Friday, June 13, 2003

Volokh Conspirator Orin Kerr points out Eric Muller's remarks on an interesting jury selection issue. Apparently, "a judge in Pennsylvania is delaying a murder trial until the district's jury selection procedures are changed to produce a jury pool that is ten percent black." According to Muller,
[L]egally speaking, there's really nothing to be outraged about here. It has been settled law for decades that the Sixth Amendment requires a jury pool or "venire" to reflect a fair cross-section of the community. A jury venire is not a fair cross-section if the selection system is calibrated to underrepresent a "distinctive group" in the community. Racial groups are, under the Sixth Amendment, "distinctive." The district where this murder trial is to occur is twelve percent black, but the venire is never more than five percent black. So this ruling strikes me as an elementary application of well settled law.

....

To the extent that people are talking about this story, it is because some people seem to be upset that this area of Sixth Amendment law appears to run counter to the "colorblindness" theory that is all the rage in some constitutional quarters. And, in an important sense, it does do that: this area of the law works from the assumption that race is not completely irrelevant to people's life experiences, perspectives, and perceptions.

So it's worth taking a moment to think: if you're bothered by what this Pennsylvania judge is doing, is it because you think that the assumption underlying this area of law is actually false? Or for some other reason?
Well, if race is "not irrelevant" when creating a pool of jurors, then surely political and legal views are not irrelevant, either. Would it therefore be legitimate for the judge to observe that, say, popular support for legalizing drugs runs at x percent in the polls, and consequently to require every jury pool to contain at least x-2 percent proponents of drug legalization?

The problem with this kind of thinking is not that these human categories are "irrelevant", and therefore should be ignored. On the contrary, precisely because they are relevant--like so many other factors--their inevitably selective inclusion in the jury pool creation process cannot but become a powerful device for "jury pool engineering". As we've already seen in the case of jury selection, increasing the number of tools with which a jury can be painstakingly sculpted in the name of "fairness" or "representativeness" only increases the likelihood that those tools will be wielded so as to undermine, rather than enhance, justice.

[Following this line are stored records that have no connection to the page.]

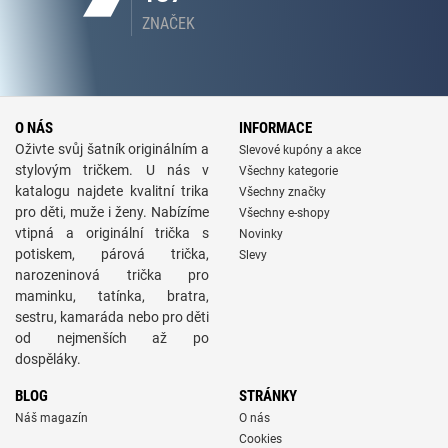
ZNAČEK
O NÁS
INFORMACE
Oživte svůj šatník originálním a
Slevové kupóny a akce
stylovým tričkem. U nás v
Všechny kategorie
katalogu najdete kvalitní trika
Všechny značky
pro děti, muže i ženy. Nabízíme
Všechny e-shopy
vtipná a originální trička s
Novinky
potiskem, párová trička,
Slevy
narozeninová trička pro
maminku, tatínka, bratra,
sestru, kamaráda nebo pro děti
od nejmenších až po
dospěláky.
BLOG
STRÁNKY
Náš magazín
O nás
Cookies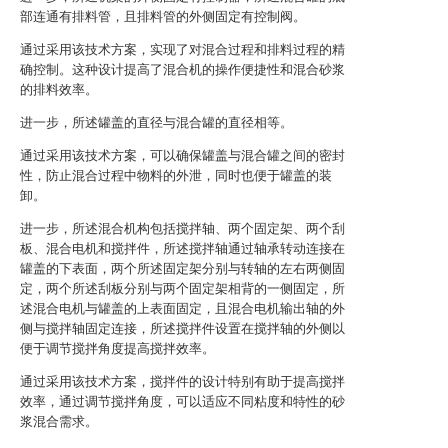
部连通有排料管，且排料管的外侧固定有控制阀。
通过采用该技术方案，实现了对混合过程和排料过程的精
确控制。这种设计提高了混合机的操作便捷性和混合砂浆
的排料效率。
进一步，所述罐盖的直径与混合罐的直径相等。
通过采用该技术方案，可以确保罐盖与混合罐之间的密封
性，防止混合过程中物料的外泄，同时也便于罐盖的装
卸。
进一步，所述混合机构包括搅拌轴、两个固定架、两个刮
板、混合电机和搅拌件，所述搅拌轴通过轴承转动连接在
罐盖的下表面，两个所述固定架分别与转轴的左右两侧固
定，两个所述刮板分别与两个固定架相背的一侧固定，所
述混合电机与罐盖的上表面固定，且混合电机输出轴的外
侧与搅拌轴固定连接，所述搅拌件设置在搅拌轴的外侧以
便于调节搅拌角度提高搅拌效率。
通过采用该技术方案，搅拌件的设计特别有助于提高搅拌
效率，通过调节搅拌角度，可以适应不同粘度和特性的砂
浆混合需求。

Perhaps there really is a bias against African Americans in Philadelphia's jury pool selection process. But whatever that bias may be, it's bound to pale in comparison with those introduced by rules that make it much easier for some categories of people than others to avoid jury duty, and that allow both defense counsel and the prosecution to exclude jurors on the flimsiest of pretexts. It's absurdly naive to think that adding yet another gimmick to the mix will somehow shift the system more towards a fair balance, rather than simply pushing it even further askew.